Thousands of Melburnians have descended on the CBD to march against the sexual abuse and harassment of women in Australia.
“I’m here today because I’m angry,” said 22-year-old protester Amira, “and so is everyone else. This grave inequality in the Australian system is a battle that we’ve fought for decades and will continue to fight until we archive the justice we all deserve.”
Protesters chanted and waved signs as they made their way through the city towards Treasury Gardens. While motivated by recent high-profile cases of alleged sexual assault in Canberra, organisers emphasised that justice is not only being sought by white women, but also by the aboriginal, transgender, non-binary, migrant refugee, queer, disabled, and women of colour who have suffered abuse as well.
“We must dismantle the whole system that breeds gendered violence,” said Korra Koperu, a transgender woman of colour and speaker at the event.
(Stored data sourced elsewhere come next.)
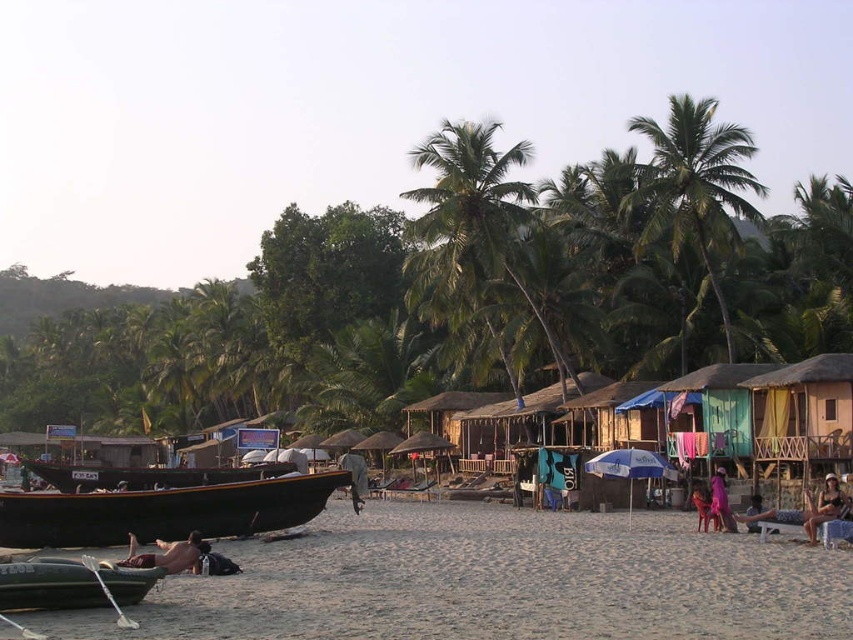
Is green leafy palm tree at upper right to the left of skinny man at lower left from the viewer's perspective?

Incorrect, green leafy palm tree at upper right is not on the left side of skinny man at lower left.

Who is higher up, green leafy palm tree at upper right or skinny man at lower left?

Positioned higher is green leafy palm tree at upper right.

Image resolution: width=853 pixels, height=640 pixels. Describe the element at coordinates (695, 186) in the screenshot. I see `green leafy palm tree at upper right` at that location.

In order to click on green leafy palm tree at upper right in this screenshot , I will do `click(695, 186)`.

Who is taller, skinny man at lower left or purple fabric at center?

With more height is skinny man at lower left.

Is skinny man at lower left to the right of purple fabric at center from the viewer's perspective?

In fact, skinny man at lower left is to the left of purple fabric at center.

Image resolution: width=853 pixels, height=640 pixels. What are the coordinates of `skinny man at lower left` in the screenshot? It's located at (166, 554).

You are a GUI agent. You are given a task and a screenshot of the screen. Output one action in this format:
    pyautogui.click(x=<x>, y=<y>)
    Task: Click on the skinny man at lower left
    
    Given the screenshot: What is the action you would take?
    pyautogui.click(x=166, y=554)

From the picture: Who is lower down, green rubber boat at lower left or beige fabric chair at lower right?

beige fabric chair at lower right

Which of these two, green rubber boat at lower left or beige fabric chair at lower right, stands shorter?

green rubber boat at lower left

Identify the location of green rubber boat at lower left. (70, 584).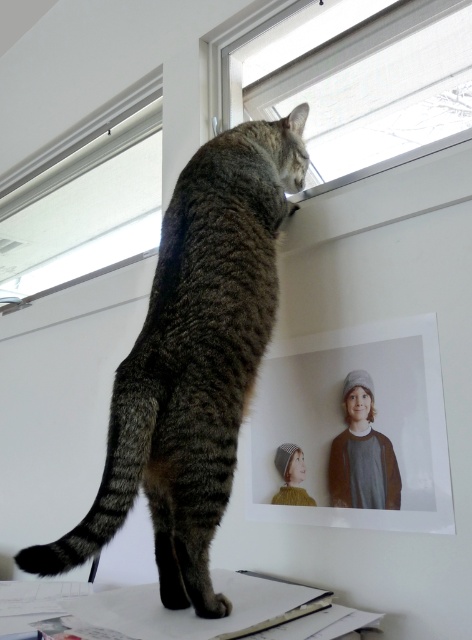
From the picture: Who is taller, tabby fur cat at upper center or white matte window at upper center?

With more height is tabby fur cat at upper center.

Between point (221, 460) and point (101, 212), which one is positioned in front?

Point (221, 460) is more forward.

The width and height of the screenshot is (472, 640). What do you see at coordinates (193, 360) in the screenshot?
I see `tabby fur cat at upper center` at bounding box center [193, 360].

This screenshot has height=640, width=472. I want to click on tabby fur cat at upper center, so click(193, 360).

Which is above, transparent glass window at upper center or white matte window at upper center?

transparent glass window at upper center is above.

Describe the element at coordinates (373, 90) in the screenshot. This screenshot has width=472, height=640. I see `transparent glass window at upper center` at that location.

Locate an element on the screen. transparent glass window at upper center is located at coordinates (373, 90).

Between matte paper photo at upper center and transparent glass window at upper center, which one appears on the right side from the viewer's perspective?

From the viewer's perspective, transparent glass window at upper center appears more on the right side.

Does matte paper photo at upper center appear on the left side of transparent glass window at upper center?

Indeed, matte paper photo at upper center is positioned on the left side of transparent glass window at upper center.

The image size is (472, 640). Find the location of `matte paper photo at upper center`. matte paper photo at upper center is located at coordinates (354, 429).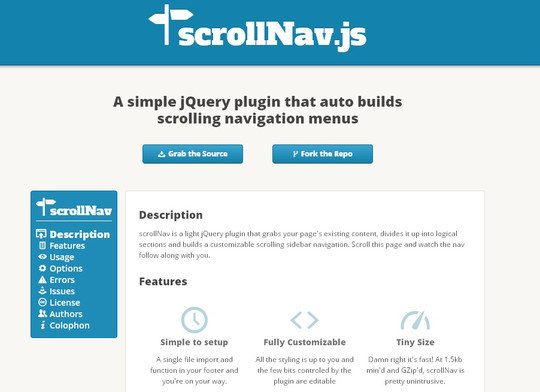
Image resolution: width=540 pixels, height=392 pixels. I want to click on clock, so click(x=191, y=325).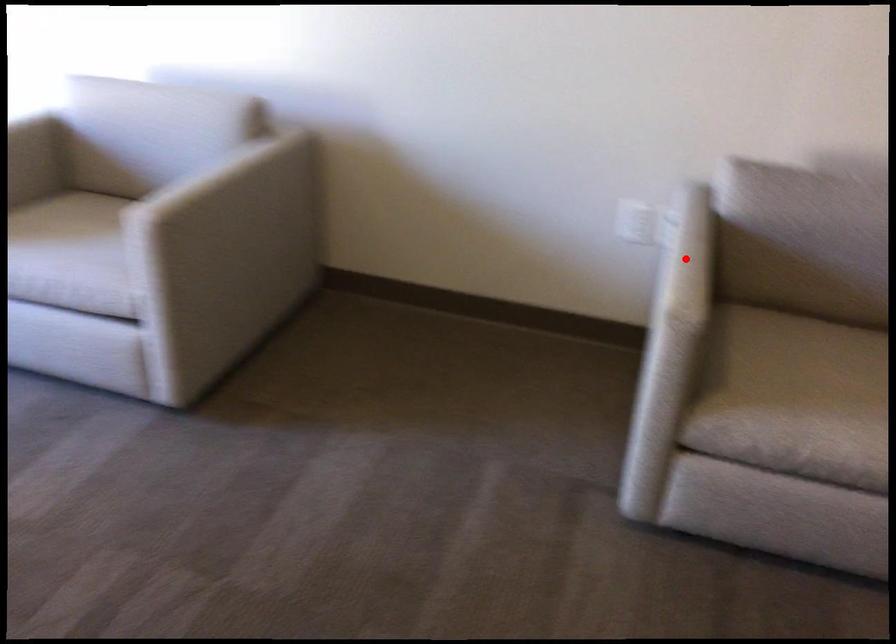
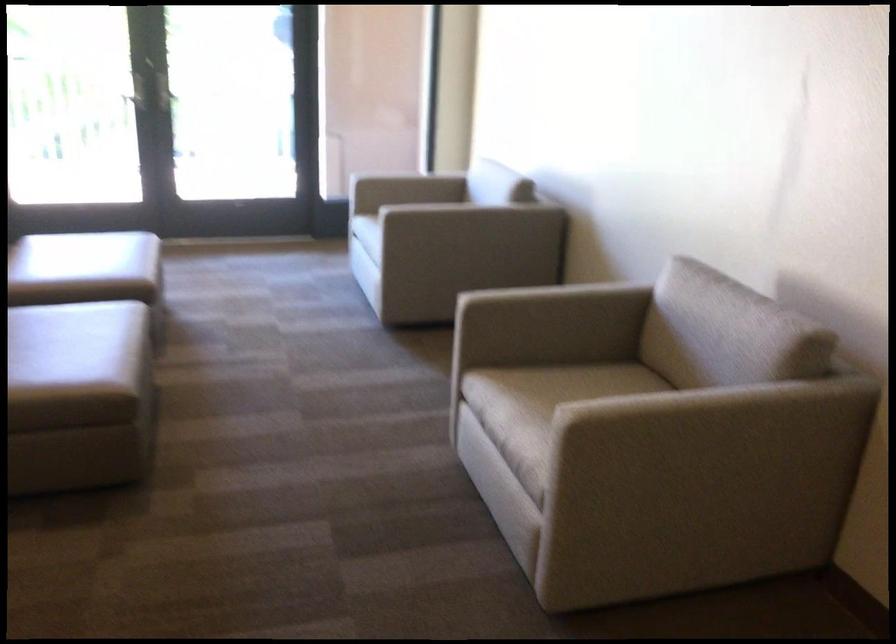
Where in the second image is the point corresponding to the highlighted location from the first image?

(533, 287)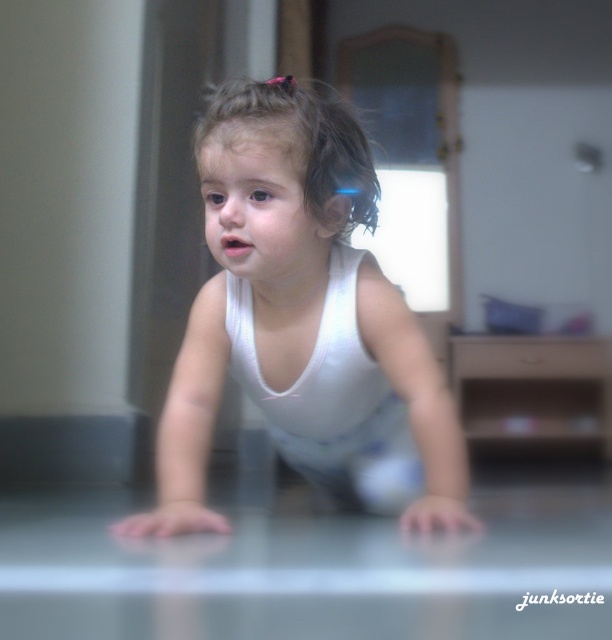
Question: Is the position of white matte toddler at center more distant than that of brown curly hair at center?

Choices:
 (A) no
 (B) yes

Answer: (A)

Question: Can you confirm if white matte toddler at center is thinner than brown curly hair at center?

Choices:
 (A) no
 (B) yes

Answer: (A)

Question: From the image, what is the correct spatial relationship of white matte toddler at center in relation to brown curly hair at center?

“Men, especially those in power, need to stop dismissing and silencing a woman’s experience because it doesn’t align with them,” said 55-year-old protester Mary. “Instead, they should be supporting those who have been brave and spoken their truth.”
The loudest jeers seemed reserved for any mention of Prime Minister Scott Morrison, whose recent handling of the alleged rape of Brittany Higgens in Parliament House and an historical accusation of rape against Attorney General Christian Porter have drawn widespread criticism.
Marching at the protest, Wurundjeri women Sue-Anne Hunter, a traditional owner and social justice activist, declared Morrison to be “the [modern day] successor of Arthur Phillip.”
Demanding change, protestors held aloft a list of almost 900 women and children killed by men in Australia since 2008. A minute of silence was held for the victims at the end of the rally.